RECORDS FOR PROCESSING
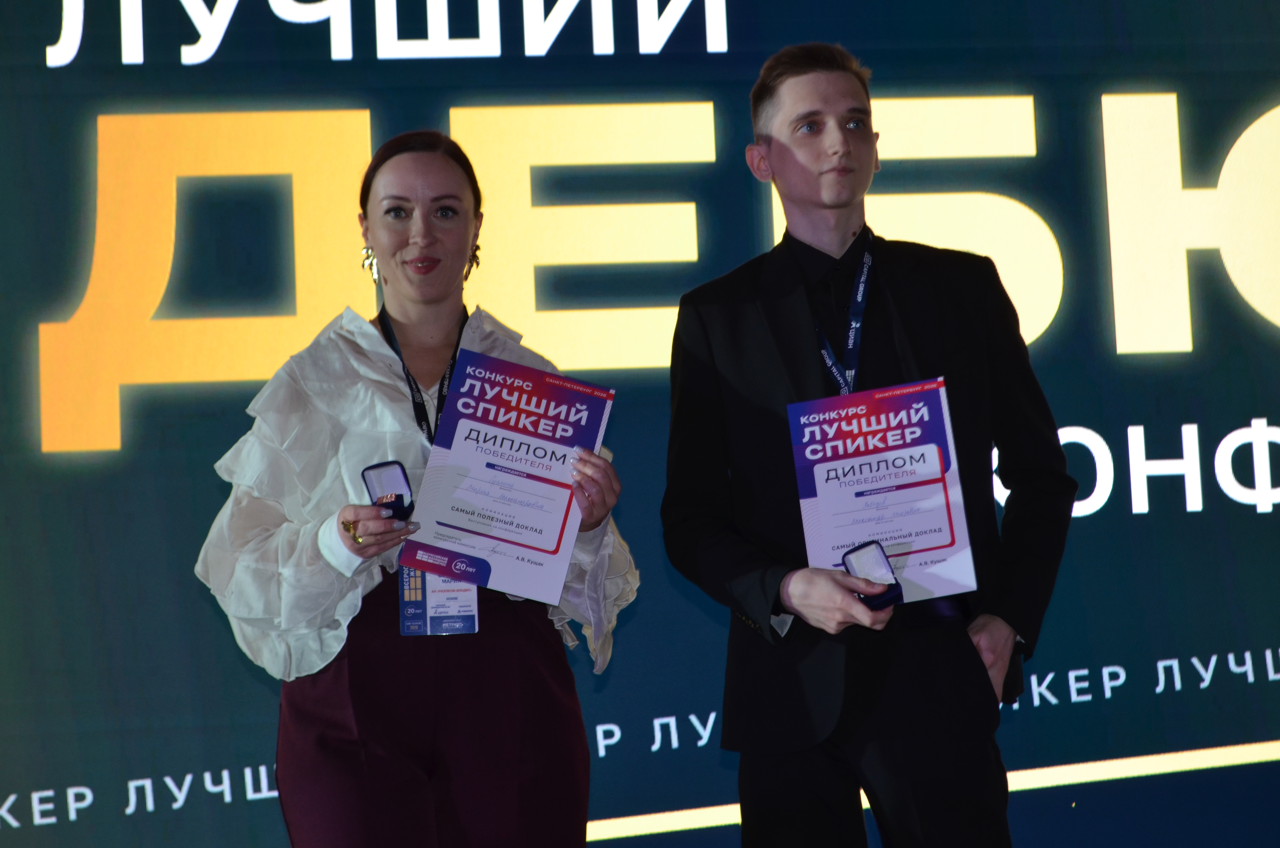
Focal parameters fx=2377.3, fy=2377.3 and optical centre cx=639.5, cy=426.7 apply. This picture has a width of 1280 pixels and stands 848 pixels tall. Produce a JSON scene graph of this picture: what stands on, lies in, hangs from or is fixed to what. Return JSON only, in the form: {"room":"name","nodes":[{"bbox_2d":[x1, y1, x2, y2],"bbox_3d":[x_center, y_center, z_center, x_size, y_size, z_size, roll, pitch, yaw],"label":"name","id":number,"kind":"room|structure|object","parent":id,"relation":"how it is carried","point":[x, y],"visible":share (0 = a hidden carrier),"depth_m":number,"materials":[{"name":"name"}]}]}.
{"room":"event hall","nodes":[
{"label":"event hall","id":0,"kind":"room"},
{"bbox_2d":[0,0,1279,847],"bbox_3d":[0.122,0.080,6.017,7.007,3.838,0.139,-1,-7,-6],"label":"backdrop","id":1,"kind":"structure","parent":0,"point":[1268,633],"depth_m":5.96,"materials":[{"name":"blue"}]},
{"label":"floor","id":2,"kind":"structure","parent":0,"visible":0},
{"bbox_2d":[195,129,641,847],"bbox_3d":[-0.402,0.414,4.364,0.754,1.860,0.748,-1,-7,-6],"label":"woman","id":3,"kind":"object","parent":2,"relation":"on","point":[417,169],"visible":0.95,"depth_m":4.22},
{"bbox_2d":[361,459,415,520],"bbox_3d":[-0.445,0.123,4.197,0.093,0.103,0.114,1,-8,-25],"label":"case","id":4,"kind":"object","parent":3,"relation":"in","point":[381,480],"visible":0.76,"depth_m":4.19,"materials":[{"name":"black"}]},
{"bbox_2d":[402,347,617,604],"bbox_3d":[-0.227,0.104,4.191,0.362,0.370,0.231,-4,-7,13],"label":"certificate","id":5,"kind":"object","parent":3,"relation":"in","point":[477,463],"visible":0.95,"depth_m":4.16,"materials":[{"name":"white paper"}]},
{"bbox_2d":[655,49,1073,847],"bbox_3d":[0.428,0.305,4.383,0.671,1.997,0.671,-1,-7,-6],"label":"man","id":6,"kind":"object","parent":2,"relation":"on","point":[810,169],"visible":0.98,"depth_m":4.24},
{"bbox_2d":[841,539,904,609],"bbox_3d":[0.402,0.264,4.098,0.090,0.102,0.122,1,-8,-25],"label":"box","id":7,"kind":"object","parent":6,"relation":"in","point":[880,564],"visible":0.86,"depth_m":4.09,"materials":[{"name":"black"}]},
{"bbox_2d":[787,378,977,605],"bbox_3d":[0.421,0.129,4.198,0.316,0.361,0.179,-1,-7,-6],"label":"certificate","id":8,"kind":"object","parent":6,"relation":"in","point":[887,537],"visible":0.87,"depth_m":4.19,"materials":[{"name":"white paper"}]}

TASK
When copying the material, leave every image behind and keep each line verbatim.

SOLUTION TO THE EXERCISE
Focal parameters fx=2377.3, fy=2377.3 and optical centre cx=639.5, cy=426.7 apply. This picture has a width of 1280 pixels and stands 848 pixels tall. Produce a JSON scene graph of this picture: what stands on, lies in, hangs from or is fixed to what. Return JSON only, in the form: {"room":"name","nodes":[{"bbox_2d":[x1, y1, x2, y2],"bbox_3d":[x_center, y_center, z_center, x_size, y_size, z_size, roll, pitch, yaw],"label":"name","id":number,"kind":"room|structure|object","parent":id,"relation":"how it is carried","point":[x, y],"visible":share (0 = a hidden carrier),"depth_m":number,"materials":[{"name":"name"}]}]}.
{"room":"event hall","nodes":[
{"label":"event hall","id":0,"kind":"room"},
{"bbox_2d":[0,0,1279,847],"bbox_3d":[0.122,0.080,6.017,7.007,3.838,0.139,-1,-7,-6],"label":"backdrop","id":1,"kind":"structure","parent":0,"point":[1268,633],"depth_m":5.96,"materials":[{"name":"blue"}]},
{"label":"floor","id":2,"kind":"structure","parent":0,"visible":0},
{"bbox_2d":[195,129,641,847],"bbox_3d":[-0.402,0.414,4.364,0.754,1.860,0.748,-1,-7,-6],"label":"woman","id":3,"kind":"object","parent":2,"relation":"on","point":[417,169],"visible":0.95,"depth_m":4.22},
{"bbox_2d":[361,459,415,520],"bbox_3d":[-0.445,0.123,4.197,0.093,0.103,0.114,1,-8,-25],"label":"case","id":4,"kind":"object","parent":3,"relation":"in","point":[381,480],"visible":0.76,"depth_m":4.19,"materials":[{"name":"black"}]},
{"bbox_2d":[402,347,617,604],"bbox_3d":[-0.227,0.104,4.191,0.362,0.370,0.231,-4,-7,13],"label":"certificate","id":5,"kind":"object","parent":3,"relation":"in","point":[477,463],"visible":0.95,"depth_m":4.16,"materials":[{"name":"white paper"}]},
{"bbox_2d":[655,49,1073,847],"bbox_3d":[0.428,0.305,4.383,0.671,1.997,0.671,-1,-7,-6],"label":"man","id":6,"kind":"object","parent":2,"relation":"on","point":[810,169],"visible":0.98,"depth_m":4.24},
{"bbox_2d":[841,539,904,609],"bbox_3d":[0.402,0.264,4.098,0.090,0.102,0.122,1,-8,-25],"label":"box","id":7,"kind":"object","parent":6,"relation":"in","point":[880,564],"visible":0.86,"depth_m":4.09,"materials":[{"name":"black"}]},
{"bbox_2d":[787,378,977,605],"bbox_3d":[0.421,0.129,4.198,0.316,0.361,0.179,-1,-7,-6],"label":"certificate","id":8,"kind":"object","parent":6,"relation":"in","point":[887,537],"visible":0.87,"depth_m":4.19,"materials":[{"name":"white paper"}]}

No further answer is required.